Furthermore, an in silico screening method has been developed based on further criteria such as size, amphipathicity, and aggregation propensity, by which 22 potential LCAMP candidates in the
Ciona genome were computationally predicted. Among these LCAMP candidates, five novel salt-resistant LCAMPs with broad-spectrum antimicrobial activity were experimentally confirmed. This strategy was also successfully applied to the
Xenopus tropicalis genome, suggesting that this method could apply to the in silico screening of any genome [
34].
Finally, Lu et al. [
61] investigated the potential sORFs encoding AMPs in
C. intestinalis, and over 180 peptides deduced from the sORFs were predicted to be AMPs. Among the ten peptides tested, six were found to have significant EST matches, providing strong evidence for gene expression; five were proved to be active against the bacterial strains.
2.2. Bioactive Molecules with Immunomodulatory Effects
A recent idea is to use invertebrates as a source of molecules with potential immunoregulatory activities to improve strategies for modulating human immune system responses [
65,
66]. The innate immune system is composed of many interdependent cell types and mediators. It is one of the most critical natural systems for protection against many harmful bacteria, viruses, parasites, and fungi in human health, and against autoimmune diseases, cancer, allergies, and infections [
70,
71].
Preliminary studies have shown evidence supporting a complex interaction between the immune system and tumors [
72]. Several innate system immunomodulators have been identified; these include cytokines (interleukins, interferons, and chemokines), substances isolated from microorganisms and fungi (lipopolysaccharides; LPS), and substances isolated from plants (polysaccharides and phenolic compounds) [
73]. Tumor cells secrete altered protein products that must be recognized as foreign by the immune effector cells such as B, T, natural killer and natural killer T cells, and type I and II interferons, and perforin which are able to destroy tumor cells [
74,
75]. Therefore, the enhancement of the host immune response is one of the most important methods for inhibiting tumor growth and maintaining cellular homeostasis without harming the host.

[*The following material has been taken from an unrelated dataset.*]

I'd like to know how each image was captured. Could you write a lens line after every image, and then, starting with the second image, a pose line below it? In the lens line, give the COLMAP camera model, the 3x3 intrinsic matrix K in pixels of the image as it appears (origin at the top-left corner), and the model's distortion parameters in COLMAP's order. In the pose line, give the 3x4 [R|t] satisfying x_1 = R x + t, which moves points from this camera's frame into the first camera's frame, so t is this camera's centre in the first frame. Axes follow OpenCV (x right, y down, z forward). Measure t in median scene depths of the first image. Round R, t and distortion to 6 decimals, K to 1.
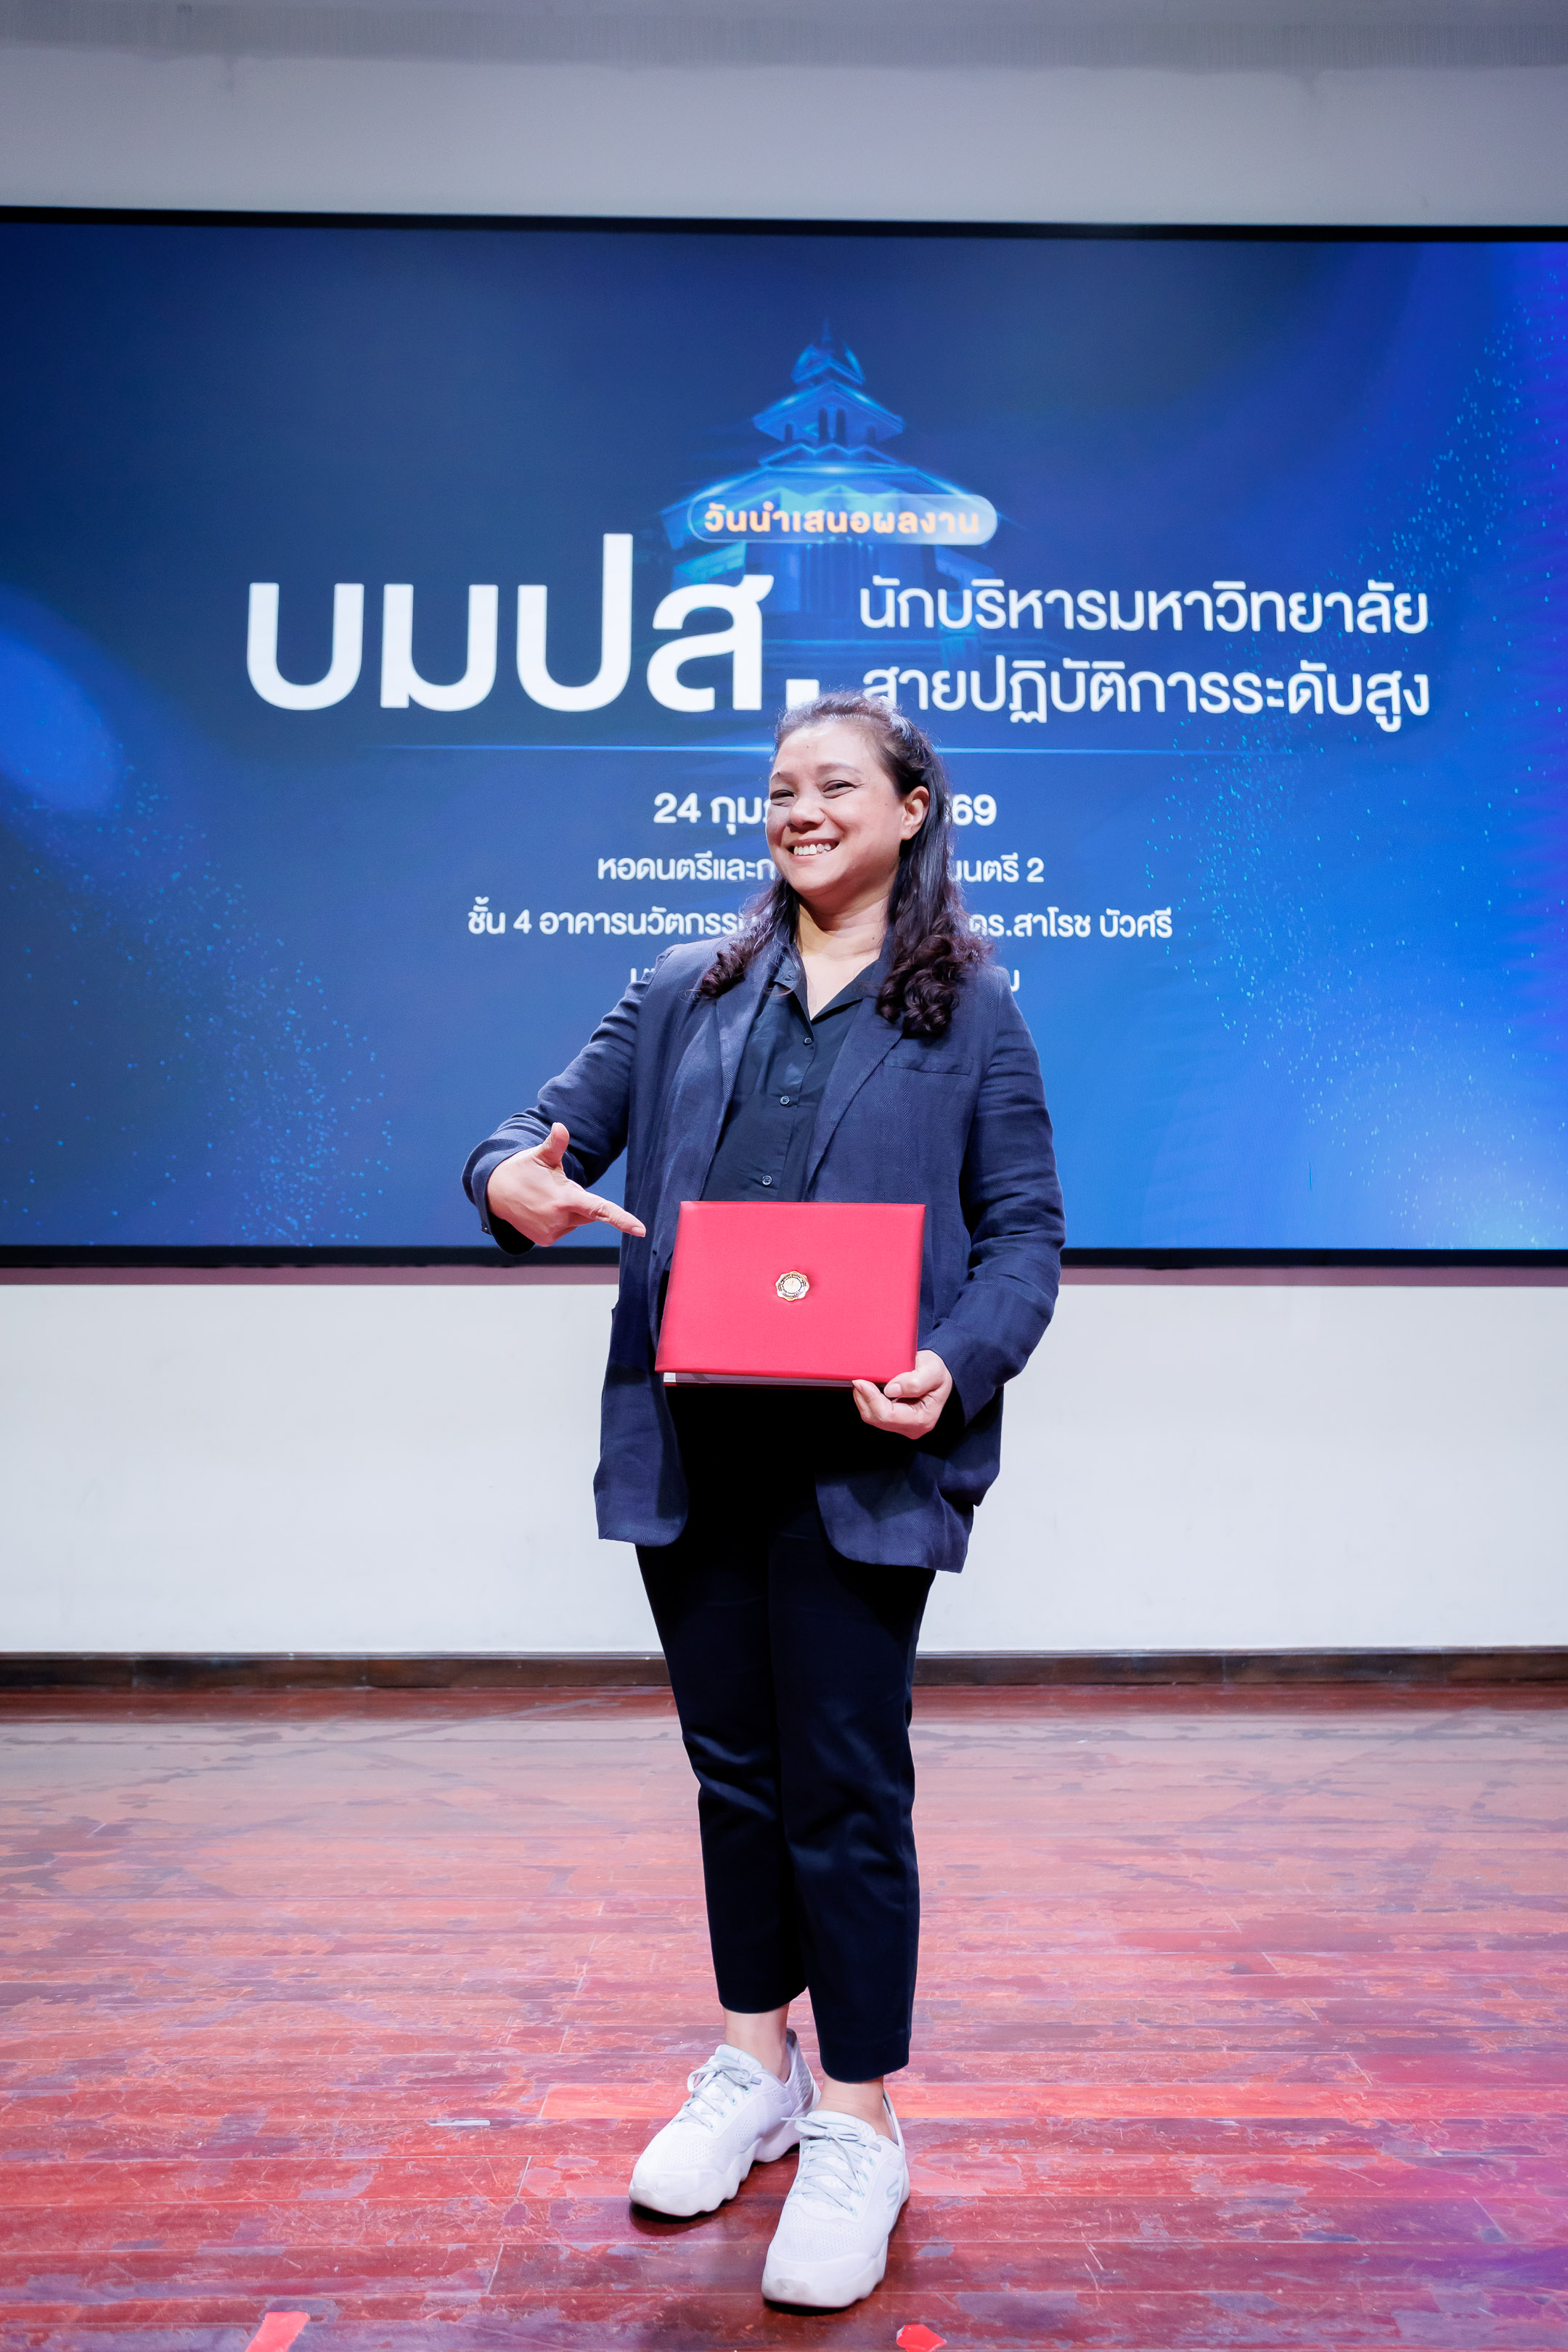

The selective modulation of immunity is an emerging concept driven by the tremendous advances in our understanding of this crucial host defense system. Invertebrates have drawn researchers’ interest as potential sources of new bioactive molecules owing to their immunomodulatory activities. An LPS challenge in the ascidian
C. intestinalis generates the transcript, Ci8 short, with cis-regulatory elements in the 3′ UTR region which is essential for shaping innate immune responses. The derived amino acidic sequence from in silico analysis showed specific binding to human major histocompatibility complex (MHC) class I and class II alleles. The role of Ci8 short peptide (
Table 1) was investigated in a more evolved immune system using human peripheral blood mononuclear cells (PBMCs) as an in vitro model. The biological activities of this molecule include the activation of the 70 kDa TCR ζ chain associated protein kinase (ZAP-70) and T cell receptor (TCR) Vβ oligo clonal selection on CD4+ T lymphocytes as well as increased proliferation and IFN-γ secretion. Furthermore, Ci8 short affects CD4+/CD25high-induced regulatory T cells (iTreg) subset selection, which co-expressed the functional markers TGF-β1/latency-associated protein (LAP) and CD39/CD73 [
62].
Furthermore, Colombo et al. [
63] evaluated the 3D structure of the C8 short-derived
C. robusta chemo-attractive peptide (CrCP) (
Table 1) by homology modeling, which showed that CrCP displayed structural characteristics already reported for a short domain of the vertebrate CRK gene, suggesting its possible involvement in cell migration mechanisms. The biological activity of CrCP was studied in vitro using a primary human dermal cell line. In vitro assays demonstrated that CrCP could induce the motility of HuDe cells in both wound healing and chemo-attractive experiments. Furthermore, CrCP modulates the expression of the matrix metalloproteinase-7 (MMP-7) and E-cadherin genes, and it induces the activation of the NF-κB signaling pathway.